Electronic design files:

Segment Open

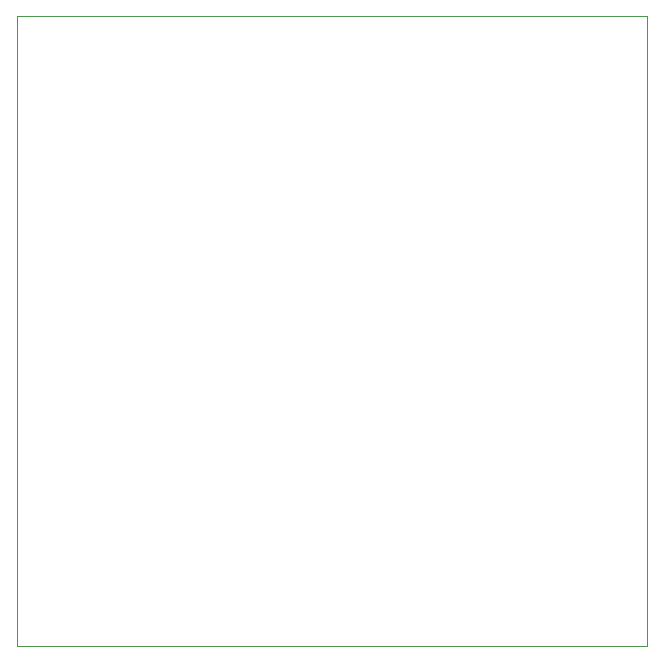
<source format=gbr>
G04 DipTrace 5.0.0.1*
G04 KocBoard.gbr*
%MOIN*%
G04 #@! TF.FileFunction,Profile*
G04 #@! TF.Part,Single*
%ADD10C,0.004724*%
%FSLAX26Y26*%
G04*
G70*
G90*
G75*
G01*
G04 BoardOutline*
%LPD*%
X-2025000Y775000D2*
G54D10*
X75000D1*
Y-1325000D1*
X-2025000D1*
Y775000D1*
M02*

</source>
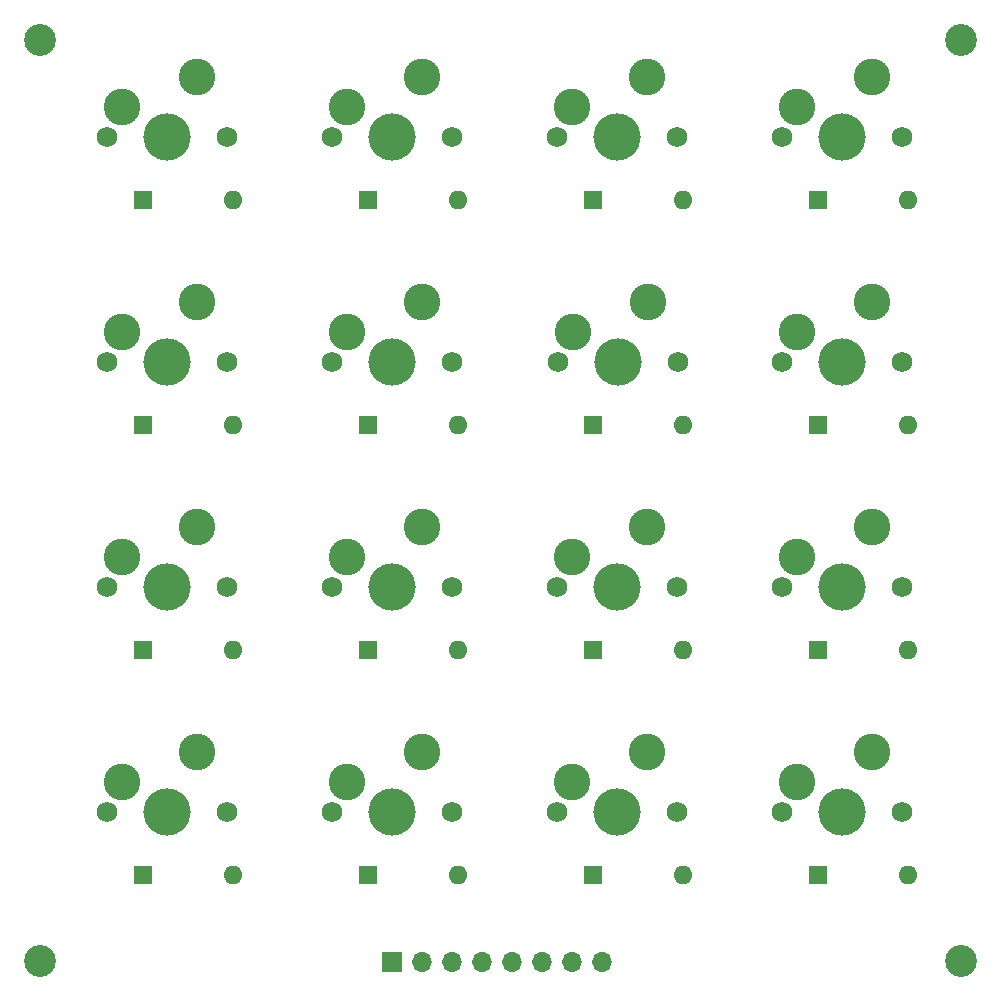
<source format=gbr>
%TF.GenerationSoftware,KiCad,Pcbnew,(6.0.7-1)-1*%
%TF.CreationDate,2022-09-13T12:36:23-04:00*%
%TF.ProjectId,KBT1,4b425431-2e6b-4696-9361-645f70636258,rev?*%
%TF.SameCoordinates,Original*%
%TF.FileFunction,Soldermask,Top*%
%TF.FilePolarity,Negative*%
%FSLAX46Y46*%
G04 Gerber Fmt 4.6, Leading zero omitted, Abs format (unit mm)*
G04 Created by KiCad (PCBNEW (6.0.7-1)-1) date 2022-09-13 12:36:23*
%MOMM*%
%LPD*%
G01*
G04 APERTURE LIST*
%ADD10C,3.100000*%
%ADD11C,1.750000*%
%ADD12C,4.000000*%
%ADD13C,2.700000*%
%ADD14R,1.700000X1.700000*%
%ADD15O,1.700000X1.700000*%
%ADD16R,1.600000X1.600000*%
%ADD17O,1.600000X1.600000*%
G04 APERTURE END LIST*
D10*
%TO.C,K0*%
X34290000Y-24130000D03*
D11*
X26670000Y-29210000D03*
X36830000Y-29210000D03*
D10*
X27940000Y-26670000D03*
D12*
X31750000Y-29210000D03*
%TD*%
D10*
%TO.C,K1*%
X34290000Y-43180000D03*
D11*
X36830000Y-48260000D03*
D12*
X31750000Y-48260000D03*
D11*
X26670000Y-48260000D03*
D10*
X27940000Y-45720000D03*
%TD*%
%TO.C,K2*%
X34290000Y-62230000D03*
D11*
X36830000Y-67310000D03*
X26670000Y-67310000D03*
D12*
X31750000Y-67310000D03*
D10*
X27940000Y-64770000D03*
%TD*%
%TO.C,K3*%
X34290000Y-81280000D03*
X27940000Y-83820000D03*
D11*
X36830000Y-86360000D03*
X26670000Y-86360000D03*
D12*
X31750000Y-86360000D03*
%TD*%
D11*
%TO.C,K4*%
X45720000Y-29210000D03*
D10*
X46990000Y-26670000D03*
D12*
X50800000Y-29210000D03*
D10*
X53340000Y-24130000D03*
D11*
X55880000Y-29210000D03*
%TD*%
D10*
%TO.C,K5*%
X46990000Y-45720000D03*
D11*
X45720000Y-48260000D03*
X55880000Y-48260000D03*
D12*
X50800000Y-48260000D03*
D10*
X53340000Y-43180000D03*
%TD*%
D11*
%TO.C,K6*%
X45720000Y-67310000D03*
D10*
X46990000Y-64770000D03*
D12*
X50800000Y-67310000D03*
D11*
X55880000Y-67310000D03*
D10*
X53340000Y-62230000D03*
%TD*%
%TO.C,K7*%
X46990000Y-83820000D03*
X53340000Y-81280000D03*
D11*
X55880000Y-86360000D03*
X45720000Y-86360000D03*
D12*
X50800000Y-86360000D03*
%TD*%
D11*
%TO.C,K8*%
X74930000Y-29210000D03*
D12*
X69850000Y-29210000D03*
D10*
X72390000Y-24130000D03*
X66040000Y-26670000D03*
D11*
X64770000Y-29210000D03*
%TD*%
D10*
%TO.C,K9*%
X72465001Y-43180000D03*
D11*
X64845001Y-48260000D03*
D10*
X66115001Y-45720000D03*
D12*
X69925001Y-48260000D03*
D11*
X75005001Y-48260000D03*
%TD*%
D10*
%TO.C,K10*%
X66040000Y-64770000D03*
D12*
X69850000Y-67310000D03*
D10*
X72390000Y-62230000D03*
D11*
X64770000Y-67310000D03*
X74930000Y-67310000D03*
%TD*%
%TO.C,K11*%
X64770000Y-86360000D03*
D12*
X69850000Y-86360000D03*
D10*
X66040000Y-83820000D03*
D11*
X74930000Y-86360000D03*
D10*
X72390000Y-81280000D03*
%TD*%
%TO.C,K12*%
X85090000Y-26670000D03*
D11*
X93980000Y-29210000D03*
D10*
X91440000Y-24130000D03*
D12*
X88900000Y-29210000D03*
D11*
X83820000Y-29210000D03*
%TD*%
D12*
%TO.C,K13*%
X88900000Y-48260000D03*
D10*
X85090000Y-45720000D03*
X91440000Y-43180000D03*
D11*
X83820000Y-48260000D03*
X93980000Y-48260000D03*
%TD*%
%TO.C,K14*%
X83820000Y-67310000D03*
X93980000Y-67310000D03*
D12*
X88900000Y-67310000D03*
D10*
X91440000Y-62230000D03*
X85090000Y-64770000D03*
%TD*%
D11*
%TO.C,K15*%
X83820000Y-86360000D03*
D10*
X85090000Y-83820000D03*
D12*
X88900000Y-86360000D03*
D10*
X91440000Y-81280000D03*
D11*
X93980000Y-86360000D03*
%TD*%
D13*
%TO.C,H3*%
X21000000Y-99000000D03*
%TD*%
D14*
%TO.C,J1*%
X50800000Y-99060000D03*
D15*
X53340000Y-99060000D03*
X55880000Y-99060000D03*
X58420000Y-99060000D03*
X60960000Y-99060000D03*
X63500000Y-99060000D03*
X66040000Y-99060000D03*
X68580000Y-99060000D03*
%TD*%
D13*
%TO.C,H1*%
X21000000Y-21000000D03*
%TD*%
%TO.C,H4*%
X99000000Y-99000000D03*
%TD*%
%TO.C,H2*%
X99000000Y-21000000D03*
%TD*%
D16*
%TO.C,D1*%
X29718000Y-34544000D03*
D17*
X37338000Y-34544000D03*
%TD*%
D16*
%TO.C,D2*%
X29718000Y-53594000D03*
D17*
X37338000Y-53594000D03*
%TD*%
D16*
%TO.C,D3*%
X29718000Y-72644000D03*
D17*
X37338000Y-72644000D03*
%TD*%
D16*
%TO.C,D4*%
X29718000Y-91694000D03*
D17*
X37338000Y-91694000D03*
%TD*%
D16*
%TO.C,D5*%
X48768000Y-34544000D03*
D17*
X56388000Y-34544000D03*
%TD*%
D16*
%TO.C,D6*%
X48768000Y-53594000D03*
D17*
X56388000Y-53594000D03*
%TD*%
D16*
%TO.C,D7*%
X48768000Y-72644000D03*
D17*
X56388000Y-72644000D03*
%TD*%
D16*
%TO.C,D8*%
X48768000Y-91694000D03*
D17*
X56388000Y-91694000D03*
%TD*%
D16*
%TO.C,D9*%
X67818000Y-34544000D03*
D17*
X75438000Y-34544000D03*
%TD*%
D16*
%TO.C,D10*%
X67818000Y-53594000D03*
D17*
X75438000Y-53594000D03*
%TD*%
D16*
%TO.C,D11*%
X67818000Y-72644000D03*
D17*
X75438000Y-72644000D03*
%TD*%
D16*
%TO.C,D12*%
X67818000Y-91694000D03*
D17*
X75438000Y-91694000D03*
%TD*%
D16*
%TO.C,D13*%
X86868000Y-34544000D03*
D17*
X94488000Y-34544000D03*
%TD*%
D16*
%TO.C,D14*%
X86868000Y-53594000D03*
D17*
X94488000Y-53594000D03*
%TD*%
D16*
%TO.C,D15*%
X86868000Y-72644000D03*
D17*
X94488000Y-72644000D03*
%TD*%
D16*
%TO.C,D16*%
X86868000Y-91694000D03*
D17*
X94488000Y-91694000D03*
%TD*%
M02*

</source>
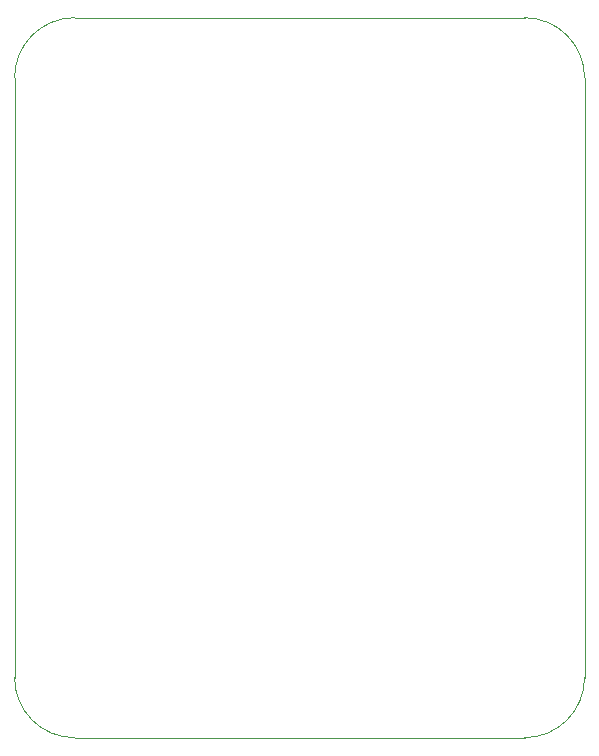
<source format=gbr>
%TF.GenerationSoftware,KiCad,Pcbnew,8.0.5*%
%TF.CreationDate,2025-06-27T14:54:40-05:00*%
%TF.ProjectId,ULACIT 2025,554c4143-4954-4203-9230-32352e6b6963,rev?*%
%TF.SameCoordinates,Original*%
%TF.FileFunction,Profile,NP*%
%FSLAX46Y46*%
G04 Gerber Fmt 4.6, Leading zero omitted, Abs format (unit mm)*
G04 Created by KiCad (PCBNEW 8.0.5) date 2025-06-27 14:54:40*
%MOMM*%
%LPD*%
G01*
G04 APERTURE LIST*
%TA.AperFunction,Profile*%
%ADD10C,0.050000*%
%TD*%
G04 APERTURE END LIST*
D10*
X27940000Y-27940000D02*
G75*
G02*
X33020000Y-22860000I5080000J0D01*
G01*
X33020000Y-22860000D02*
X71120000Y-22860000D01*
X33020000Y-83820000D02*
G75*
G02*
X27940000Y-78740000I0J5080000D01*
G01*
X27940000Y-78740000D02*
X27940000Y-27940000D01*
X71120000Y-22860000D02*
G75*
G02*
X76200000Y-27940000I0J-5080000D01*
G01*
X76200000Y-27940000D02*
X76200000Y-78740000D01*
X76200000Y-78740000D02*
G75*
G02*
X71120000Y-83820000I-5080000J0D01*
G01*
X71120000Y-83820000D02*
X33020000Y-83820000D01*
M02*

</source>
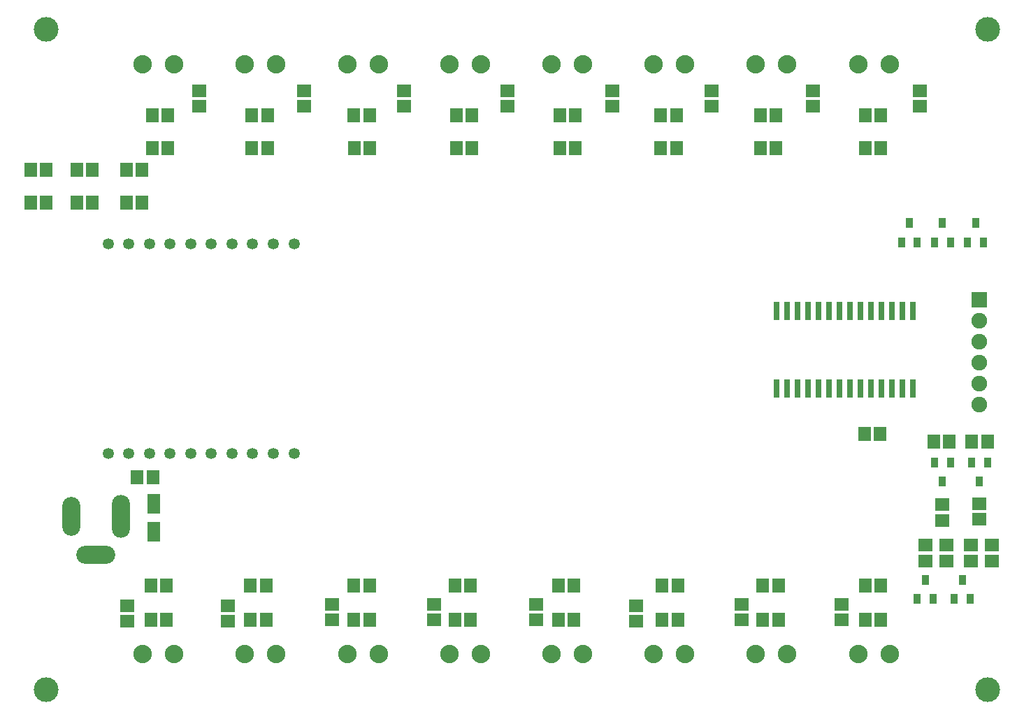
<source format=gbr>
G04 DipTrace 3.3.1.3*
G04 TopMask.gbr*
%MOIN*%
G04 #@! TF.FileFunction,Soldermask,Top*
G04 #@! TF.Part,Single*
%ADD37C,0.11811*%
%ADD44C,0.053031*%
%ADD46R,0.031654X0.086772*%
%ADD48C,0.088031*%
%ADD50R,0.067087X0.059213*%
%ADD52O,0.185197X0.086772*%
%ADD54O,0.086772X0.204882*%
%ADD56O,0.086772X0.185197*%
%ADD58C,0.074961*%
%ADD60R,0.074961X0.074961*%
%ADD62R,0.033622X0.04937*%
%ADD64R,0.06315X0.096614*%
%ADD66R,0.059213X0.067087*%
%FSLAX26Y26*%
G04*
G70*
G90*
G75*
G01*
G04 TopMask*
%LPD*%
D66*
X4527874Y1732598D3*
X4453071D3*
X984567Y1525906D3*
X1059370D3*
D64*
X1063307Y1397953D3*
Y1264094D3*
D66*
X1131319Y3250266D3*
X1056516D3*
X1606319D3*
X1531516D3*
X2093819Y3250265D3*
X2019016D3*
X2581319Y3250266D3*
X2506516D3*
X3075070D3*
X3000266D3*
X3556319D3*
X3481516D3*
X4031319Y3250265D3*
X3956516D3*
X4531319Y3250266D3*
X4456516D3*
X1050266Y844016D3*
X1125070D3*
X1525276D3*
X1600079D3*
X2019016D3*
X2093819D3*
X2500266D3*
X2575070D3*
X2994016D3*
X3068819D3*
X3487776D3*
X3562579D3*
X3969016D3*
X4043819D3*
X4456535D3*
X4531339D3*
D62*
X4787717Y2645984D3*
X4862520D3*
X4825118Y2736535D3*
X4945197Y2645984D3*
X5020000D3*
X4982598Y2736535D3*
X4630236Y2645984D3*
X4705039D3*
X4667638Y2736535D3*
D60*
X4999676Y2370394D3*
D58*
Y2270394D3*
Y2170394D3*
Y2070394D3*
Y1970394D3*
Y1870394D3*
D56*
X669606Y1338898D3*
D54*
X905827D3*
D52*
X787717Y1153858D3*
D66*
X1008189Y2992441D3*
X933386D3*
X771969D3*
X697165D3*
X551496D3*
X476693D3*
D62*
X5039685Y1594803D3*
X4964882D3*
X5002283Y1504252D3*
X4862520Y1594803D3*
X4787717D3*
X4825118Y1504252D3*
X4882205Y945197D3*
X4957008D3*
X4919606Y1035748D3*
X4705039Y945197D3*
X4779843D3*
X4742441Y1035748D3*
D50*
X1281516Y3369016D3*
Y3294213D3*
X1781535Y3369016D3*
Y3294213D3*
X2256535Y3369016D3*
Y3294213D3*
X2750276Y3369016D3*
Y3294213D3*
X3250265Y3369016D3*
Y3294213D3*
X3725266Y3369016D3*
Y3294213D3*
X4206516Y3369016D3*
Y3294213D3*
X4719016Y3369016D3*
Y3294213D3*
X937766Y837766D3*
Y912570D3*
X1419016Y837766D3*
Y912570D3*
X1912766Y844016D3*
Y918819D3*
X2400265Y844016D3*
Y918819D3*
X2887766Y844016D3*
Y918819D3*
X3362766Y837766D3*
Y912570D3*
X3869016Y844016D3*
Y918819D3*
X4344016Y844016D3*
Y918819D3*
D66*
X551496Y2834961D3*
X476693D3*
X5039685Y1693228D3*
X4964882D3*
D50*
X5000315Y1323150D3*
Y1397953D3*
D66*
X4858583Y1693228D3*
X4783780D3*
D50*
X4823150Y1319213D3*
Y1394016D3*
X5059370Y1201102D3*
Y1126299D3*
X4960945Y1201102D3*
Y1126299D3*
X4842835Y1201102D3*
Y1126299D3*
X4744409Y1201102D3*
Y1126299D3*
D66*
X771969Y2834961D3*
X697165D3*
X1008189D3*
X933386D3*
X1056516Y3094016D3*
X1131319D3*
X1606319D3*
X1531516D3*
X2094016D3*
X2019213D3*
X2581319D3*
X2506516D3*
X3075070D3*
X3000266D3*
X3556319D3*
X3481516D3*
X4031319D3*
X3956516D3*
X4531319D3*
X4456516D3*
X1050266Y1006516D3*
X1125070D3*
X1525266D3*
X1600070D3*
X2019016D3*
X2093819D3*
X2500247D3*
X2575050D3*
X2994016D3*
X3068819D3*
X3487766D3*
X3562570D3*
X3969016D3*
X4043819D3*
X4456516D3*
X4531319D3*
D48*
X1010650Y3493130D3*
X1160650D3*
X1498150D3*
X1648150D3*
X1987756Y3493150D3*
X2137756D3*
X2473150D3*
X2623150D3*
X2960650D3*
X3110650D3*
X3448150D3*
X3598150D3*
X3935650D3*
X4085650D3*
X4423150D3*
X4573150D3*
X1160630Y681496D3*
X1010630D3*
X1648150D3*
X1498150D3*
X2137756D3*
X1987756D3*
X2623150D3*
X2473150D3*
X3110630D3*
X2960630D3*
X3598150D3*
X3448150D3*
X4085630D3*
X3935630D3*
X4573150D3*
X4423150D3*
D46*
X4035748Y1949134D3*
X4085748D3*
X4135748D3*
X4185748D3*
X4235748D3*
X4285748D3*
X4335748D3*
X4385748D3*
X4435748D3*
X4485748D3*
X4535748D3*
X4585748D3*
X4635748D3*
X4685748D3*
Y2319213D3*
X4635748D3*
X4585748D3*
X4535748D3*
X4485748D3*
X4435748D3*
X4385748D3*
X4335748D3*
X4285748D3*
X4235748D3*
X4185748D3*
X4135748D3*
X4085748D3*
X4035748D3*
D44*
X1732598Y2638110D3*
X1634173D3*
X1535748D3*
X1437323D3*
X1338898D3*
X1240472D3*
X1142047D3*
X1043622D3*
X945197D3*
X846772D3*
X1732598Y1638110D3*
X1634173D3*
X1535748D3*
X1437323D3*
X1338898D3*
X1240472D3*
X1142047D3*
X1043622D3*
X945197D3*
X846772D3*
D37*
X551496Y3661732D3*
X5039685D3*
X551496Y512126D3*
X5039685D3*
M02*

</source>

Segment Closed

• **DIRECTIONS FOR THIS TASK**
Lines from the entries that contain the word "Single" are what the answer must hold.

• **THE COMPLETED TASK**
G04 #@! TF.Part,Single*
G04 #@! TF.Part,Single*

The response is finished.